*Source passage*.

Might incumbency entail disadvantages as well as advantages? This article examines the performance of incumbent president Edgar Lungu and the Patriotic Front (PF) in Zambia's Eastern Province in the 2021 election. Eastern Province was a ‘swing’ region in that neither of the two major national political parties had deep-rooted support, despite Lungu's and the PF's strong performance in 2015-16. Survey data shows that voters punished the incumbent government in 2021 for its poor management of the economy (and, to a lesser extent, corruption). Interviews with provincial politicians and documentary sources reveal the challenges facing the incumbent in maintaining the coalition that had brought it electoral success in 2015-16. The case of Eastern Province illustrates how, in such swing regions, incumbency can be a disadvantage as well as an advantage, as the incumbent president is held responsible for the state of the economy and the opportunities to local elites. In countries where national electoral success requires winning decisively in such swing regions, even incumbent presidents and parties face a significant possibility of electoral defeat.

*Provided records*.
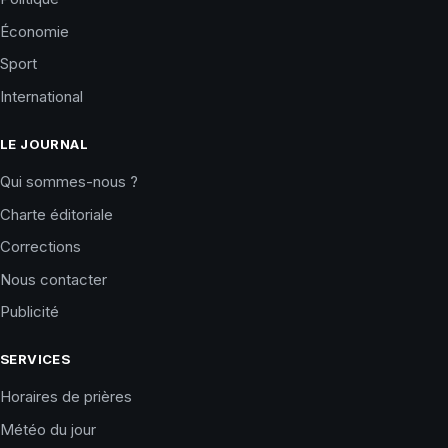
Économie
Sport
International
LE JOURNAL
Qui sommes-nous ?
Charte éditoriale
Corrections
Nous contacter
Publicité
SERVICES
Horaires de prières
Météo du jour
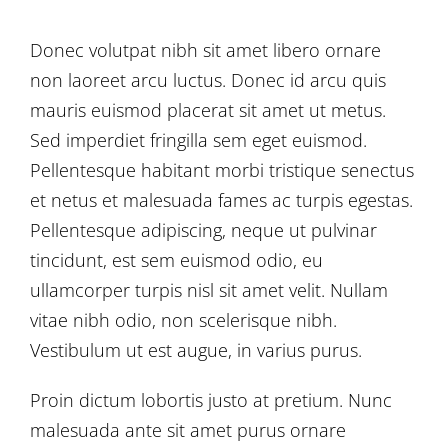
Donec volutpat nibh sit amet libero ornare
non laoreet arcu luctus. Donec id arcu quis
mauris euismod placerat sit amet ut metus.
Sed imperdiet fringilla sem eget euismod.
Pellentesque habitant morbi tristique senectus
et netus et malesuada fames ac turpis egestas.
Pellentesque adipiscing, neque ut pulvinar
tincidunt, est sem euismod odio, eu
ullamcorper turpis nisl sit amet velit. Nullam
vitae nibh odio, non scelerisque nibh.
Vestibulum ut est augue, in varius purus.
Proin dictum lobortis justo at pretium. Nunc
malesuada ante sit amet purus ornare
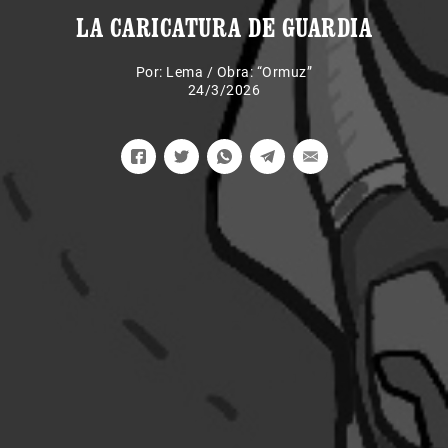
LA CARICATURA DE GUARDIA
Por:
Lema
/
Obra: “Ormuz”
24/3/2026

*Work request A*. Using the passage on Zambia's 2021 election, decide whether each statement agrees with it, answering yes or no and quoting the words that settle it: (i) One of the two major national parties had deep-rooted support in Eastern Province. (ii) Voters punished the incumbent government more for its handling of the economy than for corruption. (iii) The article looks at how Lungu and the PF did in Eastern Province in the 2021 election.
*Work request B*. List every source of evidence that the passage on Zambia's 2021 election says the article draws on.
*Work request C*. Carry on the passage on Zambia's 2021 election from its last sentence.
The lines above come from a separate source, not from the passage on Zambia's 2021 election.

*Written reply A*.
(i) No: "neither of the two major national political parties had deep-rooted support"
(ii) Yes: "for its poor management of the economy (and, to a lesser extent, corruption)"
(iii) Yes: "This article examines the performance of incumbent president Edgar Lungu and the Patriotic Front (PF) in Zambia's Eastern Province in the 2021 election"

*Written reply B*.
Survey data
Interviews with provincial politicians
Documentary sources

*Written reply C*.
Acknowledgements

I am grateful for comments and criticisms when parts of this paper were presented at workshops of the Zambia Elections Research Network in May and October 2021 and the Political Parties in Africa project in March 2022. I am especially grateful to Michael Wahman and Robert Nyenhuis for detailed and incisive comments, some but not all of which I have been able to address. I am grateful also to the interviewees who met or talked with me in Zambia in October/November 2021 (in some cases without agreeing to being named) and to Marja Hinfelaar and Michael Wahman for assistance with election results data. I thank Ubuntu Research and Rural Development Company Ltd. for implementing the Zambia Election Panel Study survey; Ellen Lust and the University of Gothenberg for initiating ZEPS; Erica Ann Metheney and Kirk Ammerman data collection support; and Rose Shaber-Twedt, Dalila Sabanic, and Julie Nadler Visser for administrative support.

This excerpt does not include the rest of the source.